Political organizations have taken advantage of this apparent lack of oversight by paying already popular users to distribute their ads to unsuspecting users.
“None of this was really revealed,” Becca Ricks, a Mozilla researcher, told The Hill. “Nor did it appear that TikTok was doing its own kind of self-monitoring and self-assessment of the platform.”
Mozilla’s report uncovered several users who have formal links with conservative organizations Turning Point USA (TPUSA), Prague University, and Today is America, which post political messages with no details on their connections.
TPUSA, the group founded by Charlie Kirk that focuses on high school and college students, appears to have flown several content creators to Florida last year for an event where several of them posted videos without clearing see if they received financial compensation.
The report also refers to two previously public examples of liberal groups exploiting the same loophole.
The BBC reported that Bigtent Creative agency, which receives part of the funding from democratic political organizations, was paying influencers in the run-up to the 2020 US election to shoot videos that didn’t disclose that funding. TikTok removed these videos after being contacted by the news agency.
A Reuters research in 2020 found that The 99 Problems, a left-wing PAC, paid eight users to create content in support of the then-presidential candidate Joe BidenJoe BidenMcConnell: Rounds Told the Truth About the 2020 Election Abrams thanks Biden for speaking in Georgia and supports call for Senate health care rules to be changed overnight – Biden officials get hot at the Senate hearing (D) that did not contain any disclaimers such as #ad or #sponsored. Mozilla also found organization-funded jobs in the run-up to the general.

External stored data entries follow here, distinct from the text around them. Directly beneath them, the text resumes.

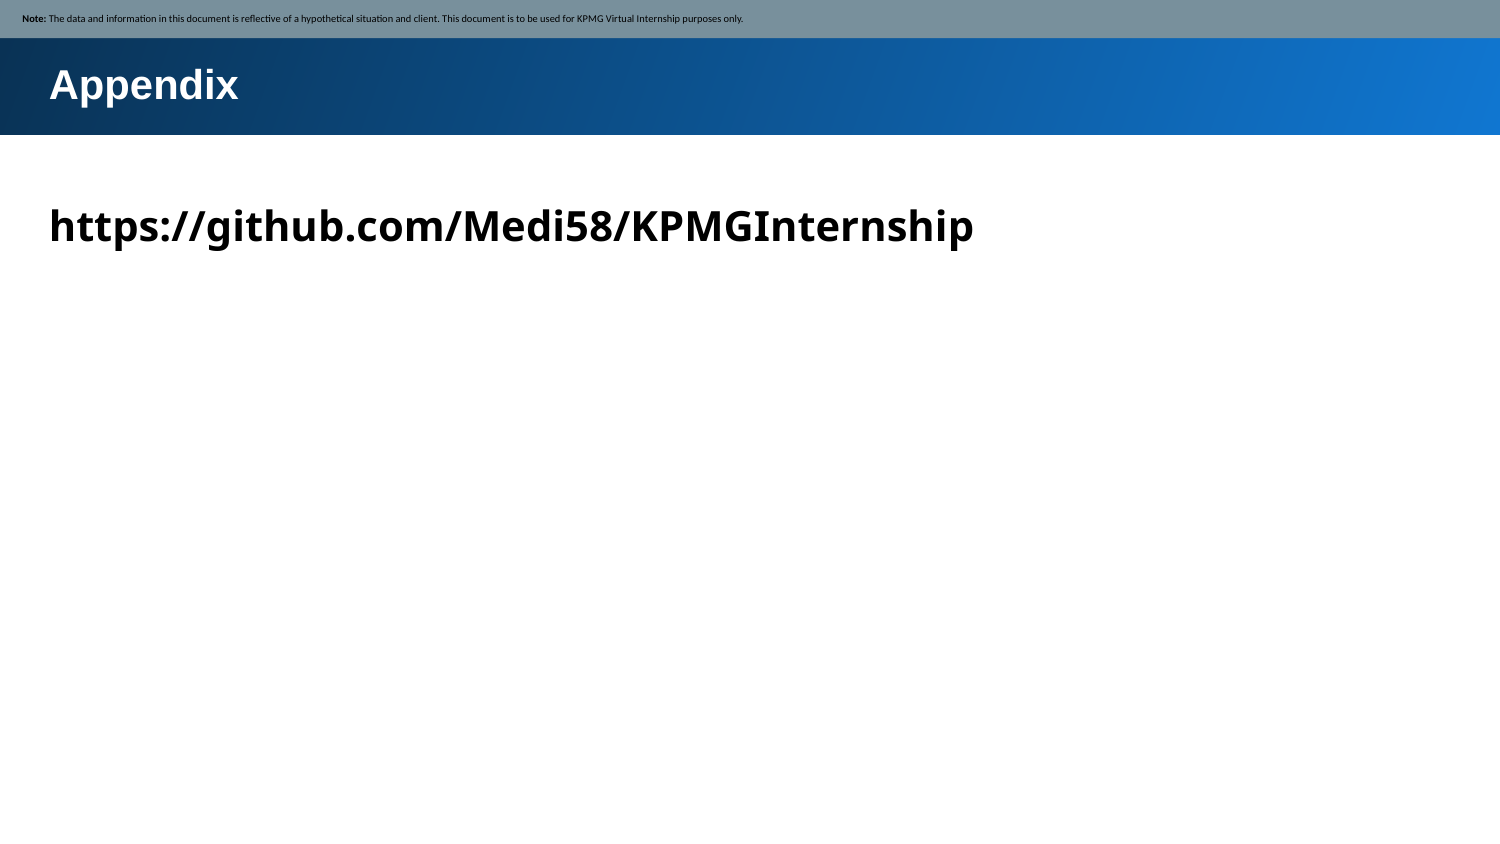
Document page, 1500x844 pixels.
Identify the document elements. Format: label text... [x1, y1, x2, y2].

text_box [0, 39, 1500, 135]
text_box https://github.com/Medi58/KPMGInternship [33, 177, 1439, 266]
text_box Appendix [33, 43, 1439, 124]
text_box Note: The data and information in this document is reflective of a hypothetical situation and client. This document is to be used for KPMG Virtual Internship purposes only. [0, 0, 1500, 39]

A spokesman for TikTok, which requires users to indicate whether content has been paid for, told The Hill that the platform continues to “invest in people and technology to rigorously enforce its ban on political advertising.”
“As we develop our approach, we value feedback from experts, including researchers from the Mozilla Foundation, and look forward to ongoing dialogue as we work to develop fair guidelines and tools that promote transparency, accountability and creativity,” they added .
Mozilla’s report comes amid growing concerns about the weaponization of influencer advertising in general.
French and German social media characters were recently offered money by a public relations agency to post content suggesting that the Pfizer / BioNTech vaccine was responsible for killing hundreds of people, according to The Guardian.
Reputation washing through established figures with sizeable following is likely to become a more popular tactic for interest groups attempting to clandestinely spread the word.
“We are already seeing that political actors and organizations on social media in general are looking for novel tactics,” Brandi Geurkink, Mozilla’s senior advocacy manager, told The Hill.
Mozilla’s report includes three recommendations for TikTok to address its political ad transparency issues, which most competing social media platforms have already adopted.
First of all, it states that the platform should add self-disclosure tools to make it easier for creators to share that certain posts are sponsored content at the time of upload. Facebook, Instagram, and YouTube all have mechanisms in place to help users do this.
The report also suggests that TikTok should update its policy and enforcement to proactively address new forms of political advertising.
“We believe there should be a shared responsibility between the platform and the content creators,” said Geurkink.
Eventually, Mozilla urges TikTok to keep a publicly available record of all the ads served on its platform. Facebook, Google, and Snapchat all have these types of repositories.
This level of transparency is useful both for users who want to know who is funding the content they are viewing and for groups trying to follow the spread of political narratives.
“There must be opportunities for civil society organizations, journalists and watchdogs of all kinds to make transparent how the impact on the platform as a whole takes place in order to be able to monitor and understand threats,” said Geurkink.
Mozilla is launching a campaign Thursday to pressure TikTok to adopt their recommendations, especially the ad library.
“With elections coming up around the world, including a major election in Germany in September, TikTok must take immediate action to implement ad transparency and prevent their platform from becoming the next hotspot for disinformation and shady political influence,” it said in the group’s petition.